2. La palabra de Dios

El Reino de los Cielos es como un tesoro escondido en un campo. El hombre que lo descubre, lo vuelve a esconder; su alegría es tal, que va a vender todo lo que tiene y compra ese campo. Aquí tienen otra figura del Reino de los Cielos: un comerciante que busca perlas finas. Si llega a sus manos una perla de gran valor, se va, vende cuanto tiene, y la compra. (Mt. 13, 44-46).
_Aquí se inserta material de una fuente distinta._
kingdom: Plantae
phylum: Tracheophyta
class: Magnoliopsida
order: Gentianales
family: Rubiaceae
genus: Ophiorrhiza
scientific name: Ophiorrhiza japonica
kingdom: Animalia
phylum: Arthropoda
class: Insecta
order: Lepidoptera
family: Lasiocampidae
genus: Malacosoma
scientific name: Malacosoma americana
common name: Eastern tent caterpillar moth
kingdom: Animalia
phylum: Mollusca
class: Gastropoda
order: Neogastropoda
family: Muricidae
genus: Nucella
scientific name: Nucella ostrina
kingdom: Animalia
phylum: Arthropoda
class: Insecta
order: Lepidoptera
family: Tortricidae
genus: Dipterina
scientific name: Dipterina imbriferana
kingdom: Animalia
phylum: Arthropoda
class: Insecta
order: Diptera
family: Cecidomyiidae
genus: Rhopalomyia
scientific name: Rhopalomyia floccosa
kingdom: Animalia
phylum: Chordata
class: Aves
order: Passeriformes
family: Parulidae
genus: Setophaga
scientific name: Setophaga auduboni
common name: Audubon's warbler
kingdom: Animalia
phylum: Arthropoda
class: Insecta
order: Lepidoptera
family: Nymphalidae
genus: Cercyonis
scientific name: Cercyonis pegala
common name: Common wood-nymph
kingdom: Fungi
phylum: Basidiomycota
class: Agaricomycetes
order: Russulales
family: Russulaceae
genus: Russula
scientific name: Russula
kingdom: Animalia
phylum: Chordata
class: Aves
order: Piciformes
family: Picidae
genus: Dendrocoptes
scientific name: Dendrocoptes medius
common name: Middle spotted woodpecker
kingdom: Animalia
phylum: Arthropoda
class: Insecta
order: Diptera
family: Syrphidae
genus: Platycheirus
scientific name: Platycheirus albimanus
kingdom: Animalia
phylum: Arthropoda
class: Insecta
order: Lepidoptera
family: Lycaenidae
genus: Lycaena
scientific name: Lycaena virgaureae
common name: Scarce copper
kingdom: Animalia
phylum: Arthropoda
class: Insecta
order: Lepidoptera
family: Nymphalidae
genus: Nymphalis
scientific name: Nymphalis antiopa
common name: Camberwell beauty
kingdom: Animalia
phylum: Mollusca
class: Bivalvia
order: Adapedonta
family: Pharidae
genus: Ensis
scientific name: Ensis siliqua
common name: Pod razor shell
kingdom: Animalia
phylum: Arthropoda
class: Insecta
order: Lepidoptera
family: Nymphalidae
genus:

  1. Con estas dos parábolas brevísimas –ya meditadas anteriormente- el Señor nos presenta el Reino de los cielos como el valor supremo y cuál ha de ser nuestra actitud para alcanzarlo. Hablan de un labrador que, trabajando el campo, encuentra un tesoro, y de un comerciante de perlas que halla una de gran valor. El hallazgo produce en ambos una gran alegría, y los dos comienzan a moverse en seguida para vender cuanto tienen y así poder comprar el campo uno, y la perla, el otro… En la parábola el tesoro y la perla simbolizan el reino de Dios. Jesús observa que, ante el anuncio del Reino de Dios que está haciendo, unos no muestran el menor interés, y otros, aunque se admiran, no se convierten. Nosotros ¿cómo reaccionamos, ante el reino de Dios y sus valores? ¿Se llena de algría nuestro corazón y nos sentimos empujados a renunciar a cuanto nos impide conseguirlo, o somos de los que, reconociendo su valor, dilatamos “la venta de nuestros bienes”, exponiéndonos a perder el “tesoro” encontrado? ¡Qué neciamente obraríamos, Señor, si así fuera!
  1. ¡ Cuán distintamente han reaccionado tantos y tantos hombres y mujeres, que ante el encuentro con Dios, han experimentado una gran alegría, y han aceptados rompimientos y renuncias duras, por creer en Cristo y seguirlo. Por ejemplo, la Sierva de Dios Eva Lavallière, una actriz famosa, que en medio de una vida disoluta, sintiendo un gran vacío espiritual, lo dejó todo y se hizo religiosa y murió con fama de santidad. Y lo mismo, el filósofo Manuel García Morente, que en un momento de crisis de su vida, en la soledad de una habitación de hotel de París, se sintió llamado por Cristo y dejó su cátedra de Filosofía en la Universidad y se hizo sacerdote. Su conversión le atrajo el rechazo de muchos de sus amigos intelectuales, que le volvieron la espalada. Pero de todo se sentía compensado por el amor de Dios que había hallado. “Sólo Dios basta”, decía Santa Teresa de Ávila. Y los que se han encontrado con Dios de verdad, ésa es su experiencia. Señor, que para mi “sólo Dios baste”. Que por ti y por tu amor sea capaz de “vender” cuanto me impide tenerte a ti como mi único tesoro.
     
  2. Como san Agustín, ¿no podemos decir también nosotros que nuestro corazón anda inquieto, buscando algo que le dé plenitud y descanso? El Reino del que nos habla Jesús en el evangelio, su Reino de amor, de entrega, de paz, de fraternidad, ¿no es lo que deseamos y andamos buscando? Señor, hazme comprender que, para conseguir el tesoro tu Reino, necesito optar por él con total radicalidad, no a medias, como hasta ahora. Y que, para vivir la alegría de “lo nuevo”, de tu Reino de amor, no he de dudar vender “lo viejo”, todo eso por lo que vengo afanándome tanto y que no me ha dado el descanso y la felicidad que me prometía.

3. Diálogo con Dios

A la luz de esta Palabra y estas reflexiones, pregúntate qué te pide el Señor... Háblale como a un amigo. Pídele perdón, dale gracias. … Escucha en tu corazón qué te dice el Señor. Pide que te ayude para poder llevar a la práctica los deseos que han surgido en tu corazón.